Also interesting is that https://luajit.org/status.html now states “LuaJIT is actively developed and maintained” (whereas for the last ~5 years, “actively” isn’t a word I’d have used), and makes reference to a TBA development branch.

alberth · on Aug 25, 2023

This makes me soooo happy to hear because with all of the forks of LuaJIT post it not being maintained by Mike ~5 years ago, no one seems to carry the baton very well.

LuaJIT is truly an engineering marvel that more folks should adopt.

If it's actively being maintained again, hopefully that will happen.

What I don't quite get is the follow:

"Please note: The main LuaJIT author (Mike Pall) is working on unrelated projects and cannot accept bigger sponsorships at this time. But other community members may be open to sponsorship offers — please ask on the LuaJIT mailing list for any takers."

https://luajit.org/sponsors.html

bumbledraven · on Aug 25, 2023

"If you want to pay someone to make a change to LuaJIT, Mike Pall is not available, but other people on the LuaJIT mailing list may be."

baq · on Aug 25, 2023

https://repo.or.cz/luajit-2.0.git/shortlog

That's some good news I needed but didn't deserve!

kzrdude · on Aug 25, 2023

The RISC-V port is marked as TBA, too.

corsix · on Aug 11, 2023

Per https://www.stateof.ai/compute, one of the players in the market has ten thousand GPUs in a private cloud. Out-computing just that one player is hard enough, let alone out-computing the whole market.

corsix · on Aug 7, 2023

The trie structure described in the article can be (ab)used to export an infinite number of symbols from a library: https://www.corsix.org/content/exporting-an-infinite-number-...

userbinator · on Aug 7, 2023

That seems like another case of excessive complexity leading to surprising results.

Presumably the additional complexity was thought to be beneficial to performance, but PE's simple list of names with ordinal hints, or just ordinals alone, was sufficient for decent performance even with the much slower systems on which it was initially designed for. (Its predecessor, NE, was similar.)

comex · on Aug 8, 2023

There are different kinds of complexity. Thanks to ordinals, PE has two ways to link against a symbol (by name and by ordinal), and if you use ordinals then you need a .def file, which has to be kept consistent over time if you want to keep your DLL ABI-compatible. That adds a bunch of developer-facing complexity. In contrast, improved exported-symbol data structures such as Mach-O’s export tries or ELF’s DT_GNU_HASH are mostly just implementation details that developers don’t need to care about.

▸ Supplied entries:
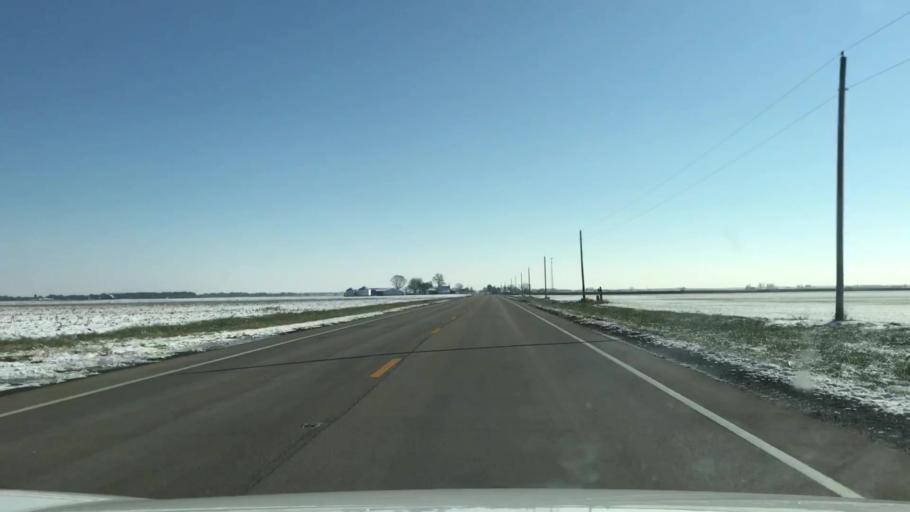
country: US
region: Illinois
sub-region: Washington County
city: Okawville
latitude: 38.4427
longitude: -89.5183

--

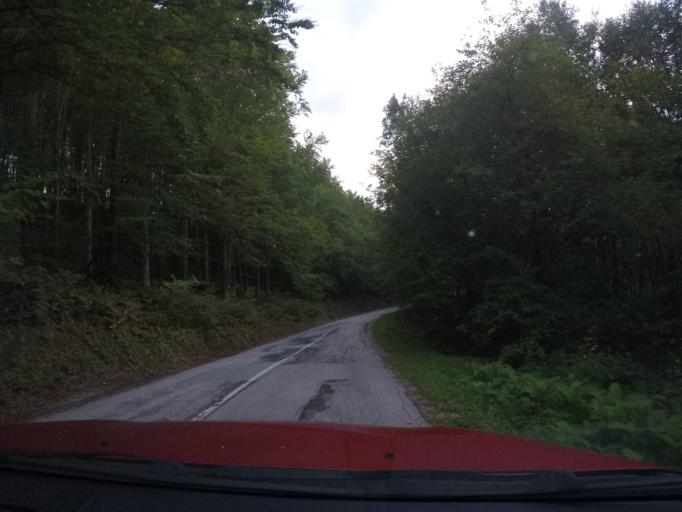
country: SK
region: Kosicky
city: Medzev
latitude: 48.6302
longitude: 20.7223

▸ The exercise: Reproduce the part of the forum thread above word for word, starting at "The RISC-V port" and ending at "to surprising results.".

▸ Written answer:
The RISC-V port is marked as TBA, too.

corsix · on Aug 11, 2023

Per https://www.stateof.ai/compute, one of the players in the market has ten thousand GPUs in a private cloud. Out-computing just that one player is hard enough, let alone out-computing the whole market.

corsix · on Aug 7, 2023

The trie structure described in the article can be (ab)used to export an infinite number of symbols from a library: https://www.corsix.org/content/exporting-an-infinite-number-...

userbinator · on Aug 7, 2023

That seems like another case of excessive complexity leading to surprising results.